### [LISTED ENTRIES]
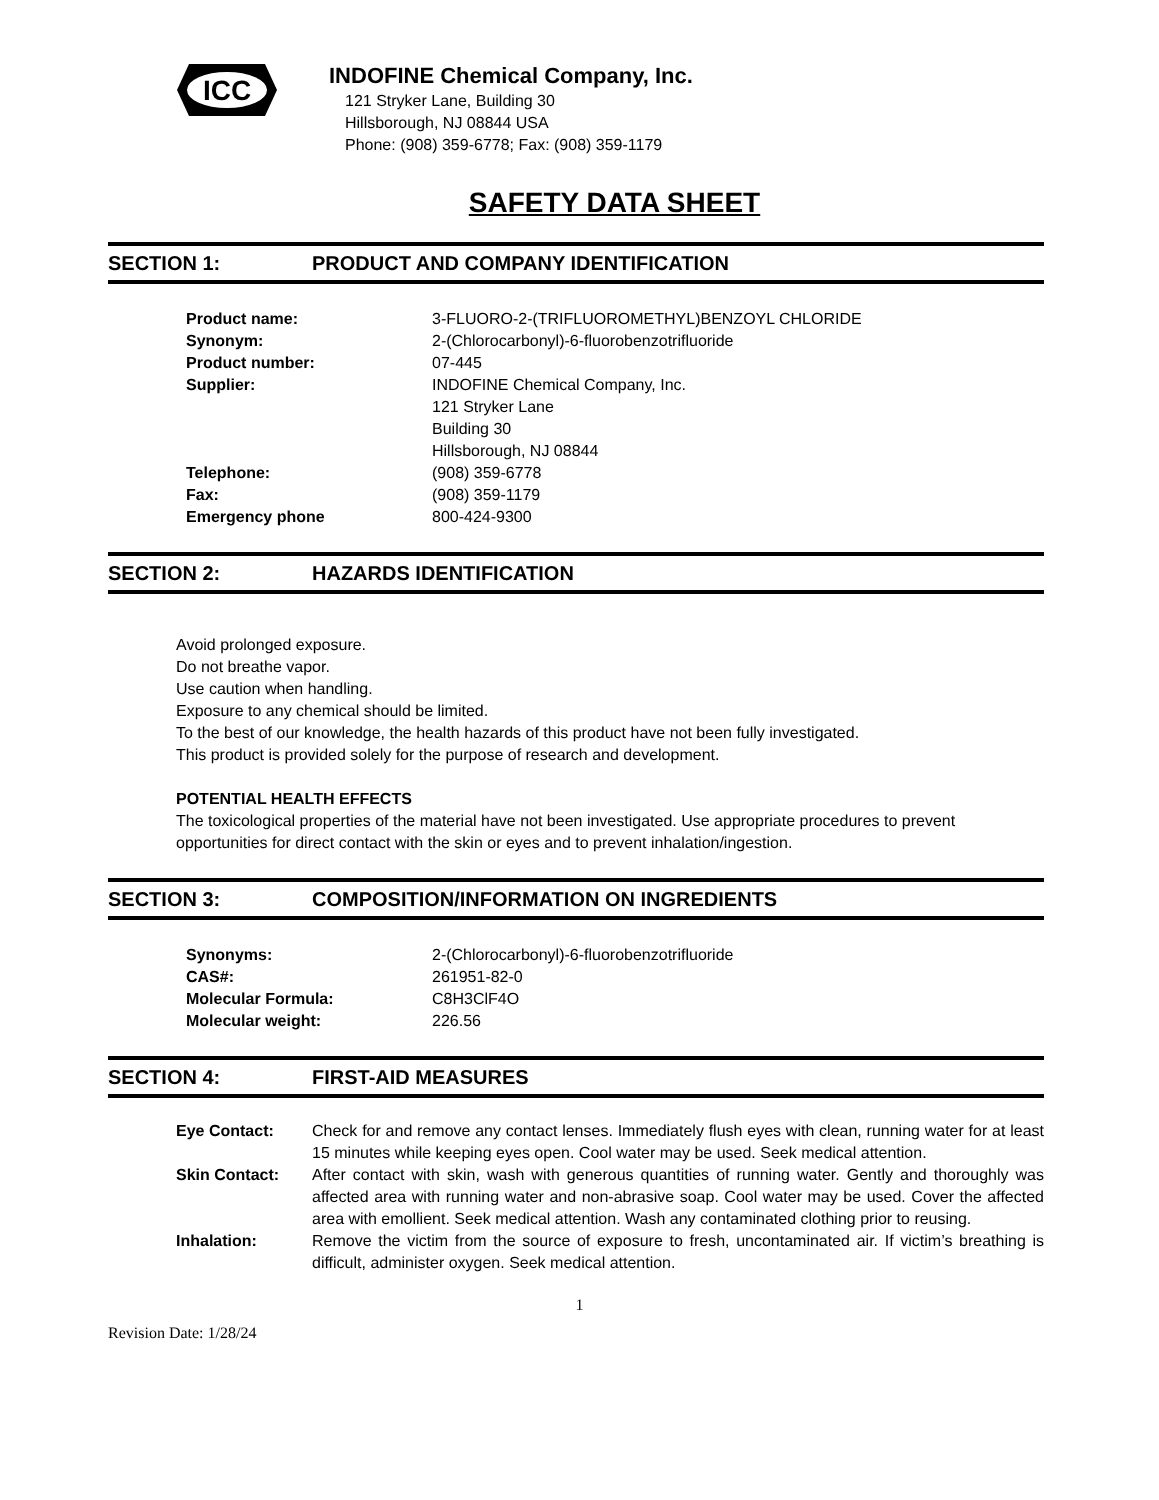ICC
INDOFINE Chemical Company, Inc.
121 Stryker Lane, Building 30
Hillsborough, NJ 08844 USA
Phone: (908) 359-6778; Fax: (908) 359-1179
SAFETY DATA SHEET
SECTION 1: PRODUCT AND COMPANY IDENTIFICATION
| Product name: | 3-FLUORO-2-(TRIFLUOROMETHYL)BENZOYL CHLORIDE |
| Synonym: | 2-(Chlorocarbonyl)-6-fluorobenzotrifluoride |
| Product number: | 07-445 |
| Supplier: | INDOFINE Chemical Company, Inc. 121 Stryker Lane Building 30 Hillsborough, NJ 08844 |
| Telephone: | (908) 359-6778 |
| Fax: | (908) 359-1179 |
| Emergency phone | 800-424-9300 |
SECTION 2: HAZARDS IDENTIFICATION
Avoid prolonged exposure.
Do not breathe vapor.
Use caution when handling.
Exposure to any chemical should be limited.
To the best of our knowledge, the health hazards of this product have not been fully investigated.
This product is provided solely for the purpose of research and development.
POTENTIAL HEALTH EFFECTS
The toxicological properties of the material have not been investigated. Use appropriate procedures to prevent opportunities for direct contact with the skin or eyes and to prevent inhalation/ingestion.
SECTION 3: COMPOSITION/INFORMATION ON INGREDIENTS
| Synonyms: | 2-(Chlorocarbonyl)-6-fluorobenzotrifluoride |
| CAS#: | 261951-82-0 |
| Molecular Formula: | C8H3ClF4O |
| Molecular weight: | 226.56 |
SECTION 4: FIRST-AID MEASURES
| Eye Contact: | Check for and remove any contact lenses. Immediately flush eyes with clean, running water for at least 15 minutes while keeping eyes open. Cool water may be used. Seek medical attention. |
| Skin Contact: | After contact with skin, wash with generous quantities of running water. Gently and thoroughly was affected area with running water and non-abrasive soap. Cool water may be used. Cover the affected area with emollient. Seek medical attention. Wash any contaminated clothing prior to reusing. |
| Inhalation: | Remove the victim from the source of exposure to fresh, uncontaminated air. If victim’s breathing is difficult, administer oxygen. Seek medical attention. |
1
Revision Date: 1/28/24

### [HOW TO COMPLETE THIS TASK]
Please give back exactly the lines of this listing beginning at the line with "Do not breathe vapor." and ending with the line with "weight: | 226.56 |", both included, and nothing else.

### [OUTPUT OF THE TASK]
Do not breathe vapor.
Use caution when handling.
Exposure to any chemical should be limited.
To the best of our knowledge, the health hazards of this product have not been fully investigated.
This product is provided solely for the purpose of research and development.
POTENTIAL HEALTH EFFECTS
The toxicological properties of the material have not been investigated. Use appropriate procedures to prevent opportunities for direct contact with the skin or eyes and to prevent inhalation/ingestion.
SECTION 3: COMPOSITION/INFORMATION ON INGREDIENTS
| Synonyms: | 2-(Chlorocarbonyl)-6-fluorobenzotrifluoride |
| CAS#: | 261951-82-0 |
| Molecular Formula: | C8H3ClF4O |
| Molecular weight: | 226.56 |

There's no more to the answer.